Each year, 60 percent of seniors with dementia suffer a fall. That’s four to five times more often than seniors without cognitive impairment, and falls threaten their independence and even raise their risk of dying. Indeed, fall-related injuries account for 16 percent of their hospital admissions, and because cognitive impairment can interfere with their ability to communicate their symptoms, the warning signs are often missed.
Experts are now using computer vision to hone in on subtle changes in the way these seniors walk that can predict when a fall is likely to happen in the next few days or weeks. Knowing that physical symptoms are worsening can help prevent falls from happening.
It’s a main focus of research for scientists at the University Health Network’s KITE Research Institute like geriatric psychiatrist Andrea Iaboni and biomedical engineer Babak Taati, also an assistant professor at the University of Toronto.
But to establish a video-based monitoring system that wouldn’t require patients to remember to carry around a physical identification tag — a major barrier to implementation for people with dementia — Iaboni and Taati know that they first need to battle elements of ageism and ableism that are baked into existing facial recognition programs.
“Facial recognition technologies work well for young, healthy adults, but not as well for older adults with dementia, cerebral palsy and Parkinson’s,” said Taati in a press release.
At KITE, scientists are using artificial intelligence (AI) to build a video-based monitoring system called AMBIENT. For the pilot study, a video camera has been installed at the end of a hallway in the Specialized Dementia Unit. Each time someone walks by carrying a radio frequency ID tag, the camera is activated, and it films the patient’s movement as they walk through the hallway.

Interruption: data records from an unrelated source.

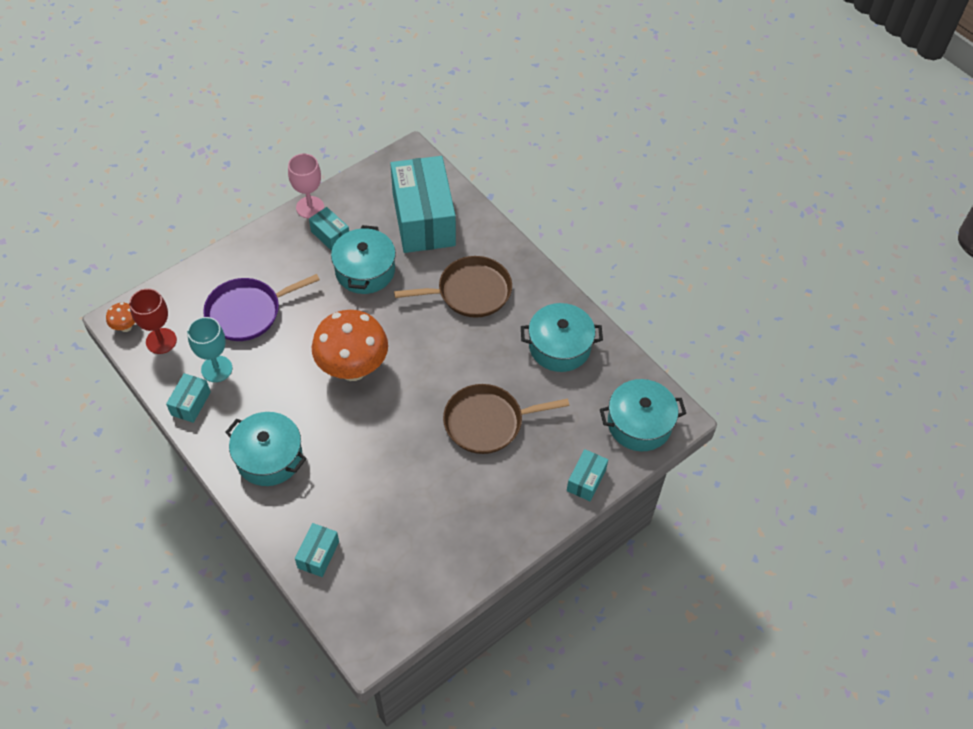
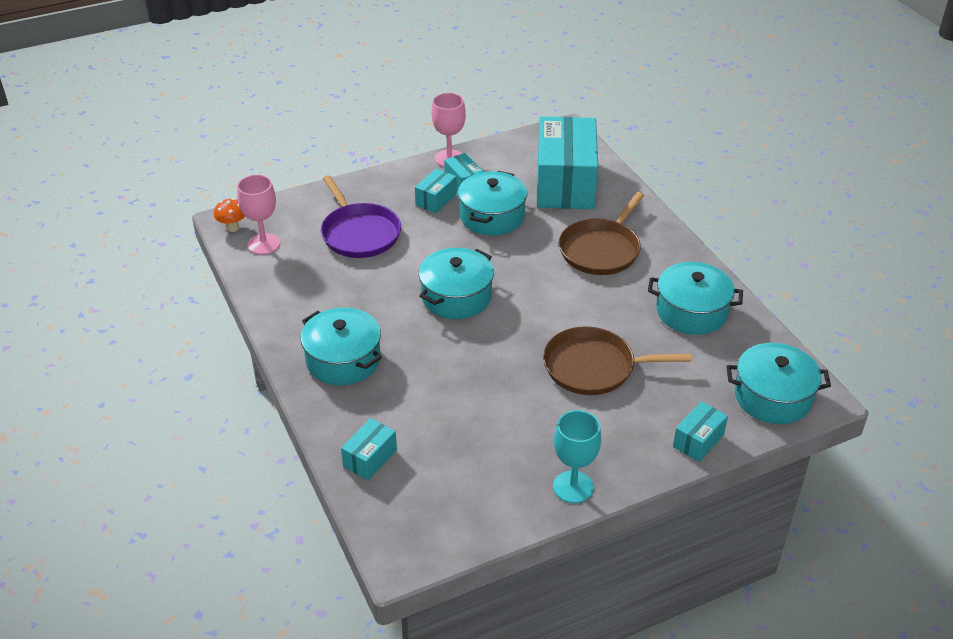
camera: 15 degrees right, 15 degrees down
red goblet [129,288,177,354] -> pink goblet [237,175,280,255]
turquoise box [166,373,211,423] -> turquoise box moved to [415,169,457,213]
turquoise goblet [187,317,233,382] -> turquoise goblet moved to [553,410,601,503]
purple pan [203,274,320,341] -> purple pan turned 105 degrees counterclockwise [321,175,401,258]
orange mushroom [312,310,388,381] -> turquoise pot [418,248,494,319]
brown pan [394,256,512,318] -> brown pan turned 120 degrees clockwise [559,192,644,275]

The software can then look at elements like the number of steps taken each second and smoothness of stride. Comparing against those same measurements taken days or weeks earlier, AMBIENT can track changes to steadiness and coordination that might predict a fall before it happens.
Based on preliminary results, AMBIENT can predict a fall within the next 30 days. With this in mind, healthcare providers can adjust medications or caregivers can enhance supervision to prevent an injury.

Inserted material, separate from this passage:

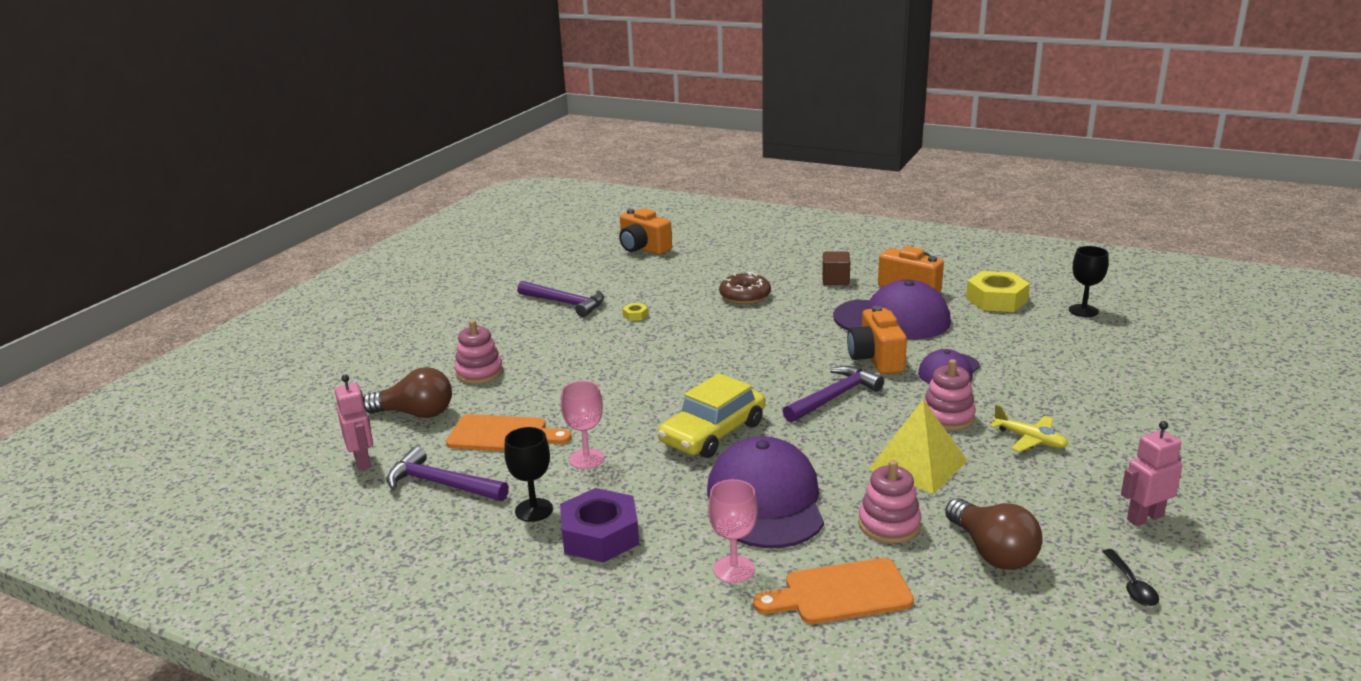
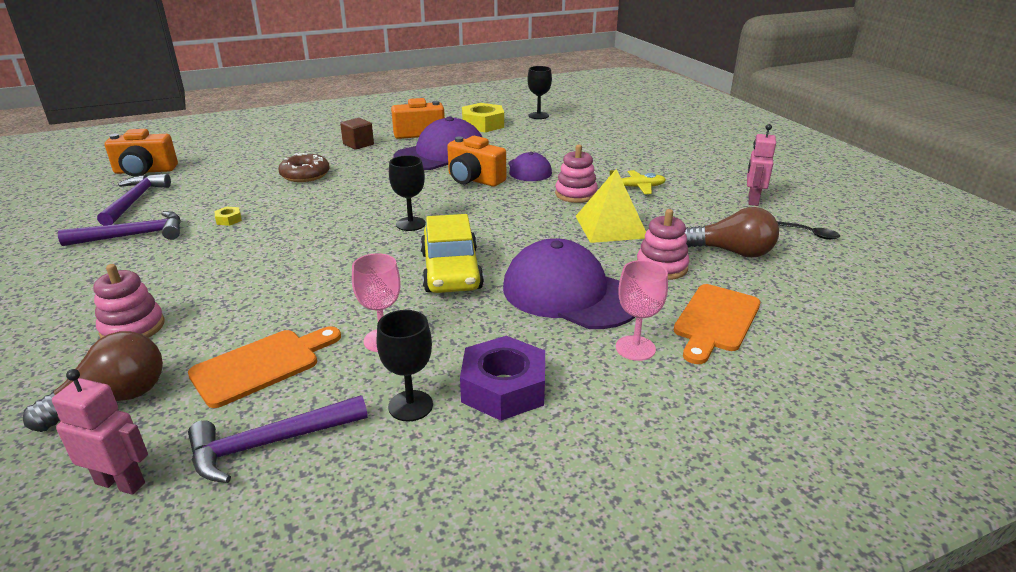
camera: 50 degrees left, 5 degrees up
purple hammer [783,366,884,423] -> purple hammer moved to [97,174,171,226]
none -> black goblet [389,155,426,231]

In future, the research team plans to use privacy-preserving machine learning techniques to improve facial recognition for older adults with dementia. This would allow AMBIENT to be deployed anywhere, with nothing more than a video camera.

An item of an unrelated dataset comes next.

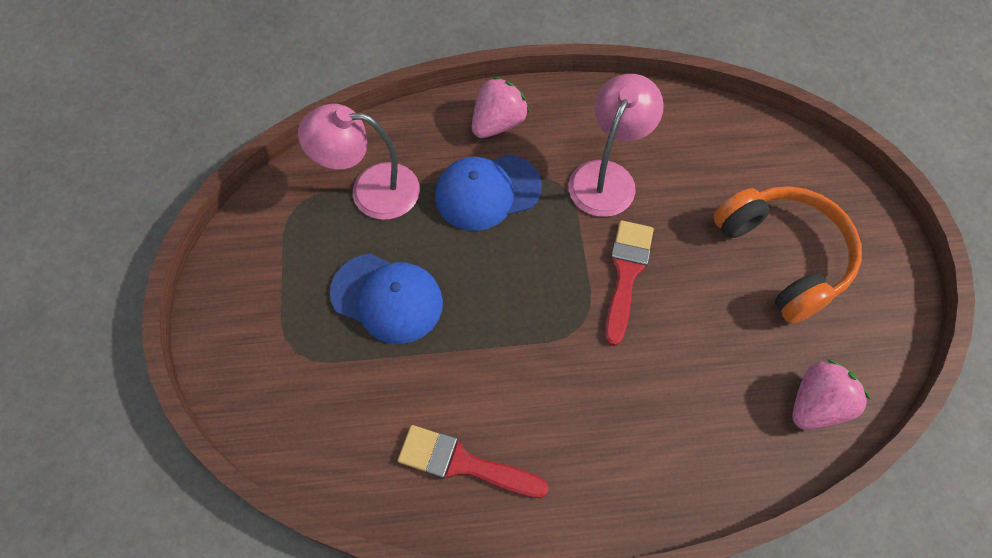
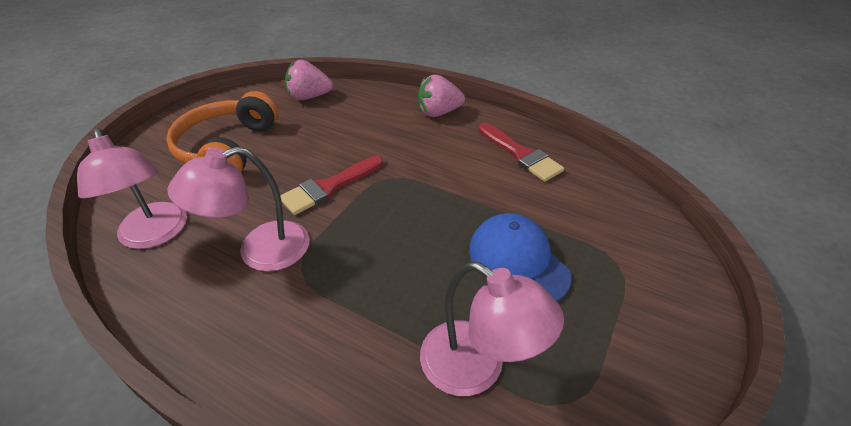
camera: 145 degrees left, 20 degrees down
blue cap [435,154,542,231] -> none
pink strawberry [472,76,529,138] -> pink strawberry moved to [418,75,465,117]
none -> pink lamp [77,128,187,249]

Many long-term care homes already have surveillance cameras installed that could be used with AMBIENT. Roughly 70 percent of long-term care residents have dementia, and AMBIENT could help assess them for fall risk on a daily basis without adding the burden of comprehensive testing to residents or staff.
Similar analyses could ultimately extend to other health conditions, such as physical symptoms of pain or infection.
Training facial recognition to be more inclusive opens doors to using AI to help more patients. It’s a powerful tool that could improve quality of life without being obtrusive. Residents and patients simply carry on with their regular activities.
There are large gaps in long-term care that need to be addressed to protect our elders. Technology like AMBIENT can help recognize early symptoms, allowing us to take action and ensure a higher level of care.